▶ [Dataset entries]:
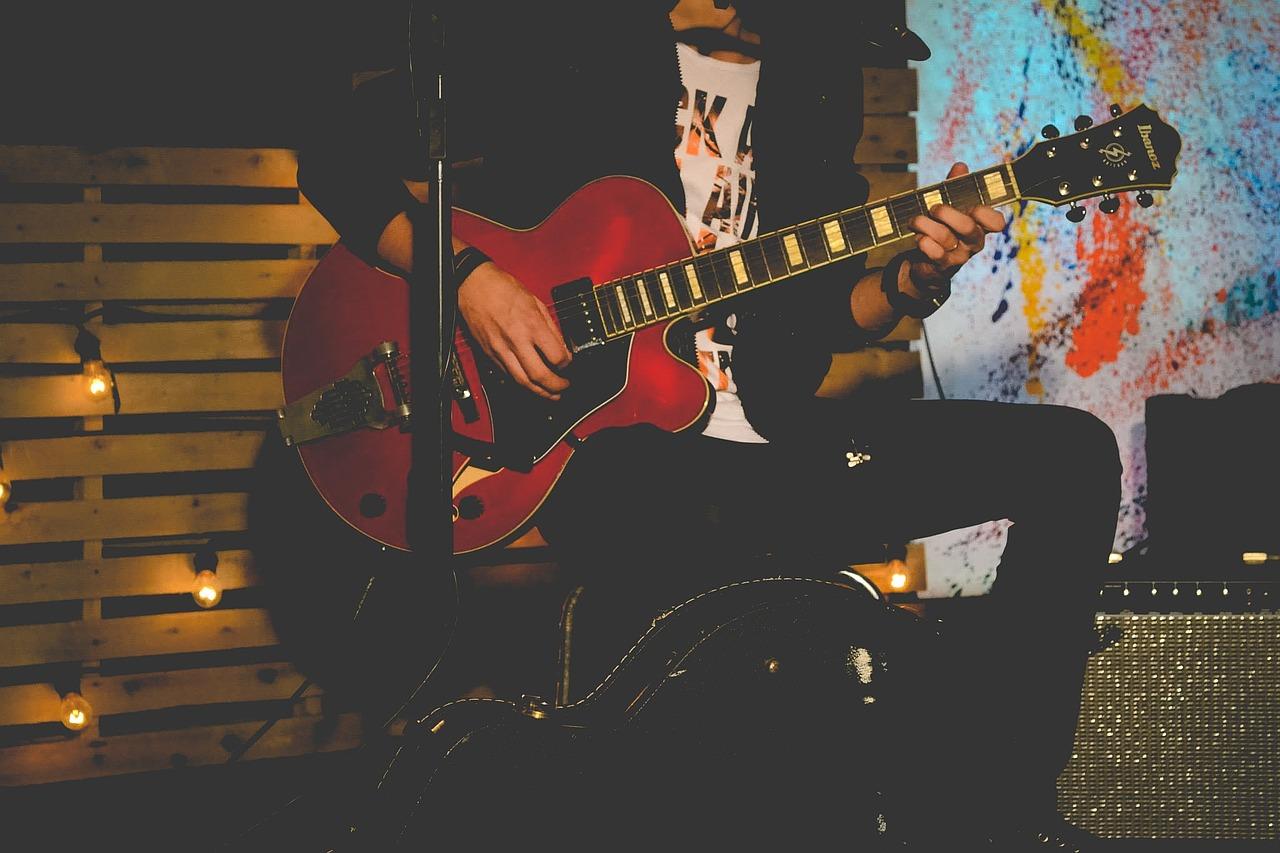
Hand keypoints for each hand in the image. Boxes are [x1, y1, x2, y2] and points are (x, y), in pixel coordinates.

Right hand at [456, 262, 571, 399]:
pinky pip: (508, 375)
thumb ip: (550, 327)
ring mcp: (501, 349)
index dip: (567, 364)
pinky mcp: (490, 354)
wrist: (472, 285)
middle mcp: (516, 340)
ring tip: (551, 394)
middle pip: (540, 376)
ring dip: (540, 392)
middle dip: (556, 387)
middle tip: (564, 387)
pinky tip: (531, 383)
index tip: (568, 364)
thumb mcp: (535, 301)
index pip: (556, 357)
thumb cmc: (502, 288)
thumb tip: (562, 347)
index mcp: (531, 324)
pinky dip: (522, 383)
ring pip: (522, 382)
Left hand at [904, 162, 1006, 295]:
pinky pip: (935, 253)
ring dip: (925, 225)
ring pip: (945, 237)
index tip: (973, 207)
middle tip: (933, 208)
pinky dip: (924, 242)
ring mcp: (960, 256)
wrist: (927, 263)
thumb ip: (955, 186)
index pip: (997, 222)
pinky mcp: (944, 267)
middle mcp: (973, 242)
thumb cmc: (942, 228)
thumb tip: (960, 166)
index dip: (987, 214)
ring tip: (915, 220)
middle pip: (968, 227)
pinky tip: (918, 238)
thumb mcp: (950, 206)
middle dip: (947, 213)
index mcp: (980, 225)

▶ [Work request]: From the first line of the records through the line with "index dip: (567, 364)", reproduce each line exactly and leave the pictures out.

▶ [Response to the task]:
Hand keypoints for each hand in the image. Boxes are [x1, y1, x2, y2] and points are (x, y), in pixel coordinates.

Right hand at [456, 262, 571, 399]:
pinky pip: (508, 375)
thumb ip: (550, 327)
ring mcp: (501, 349)
index dip: (567, 364)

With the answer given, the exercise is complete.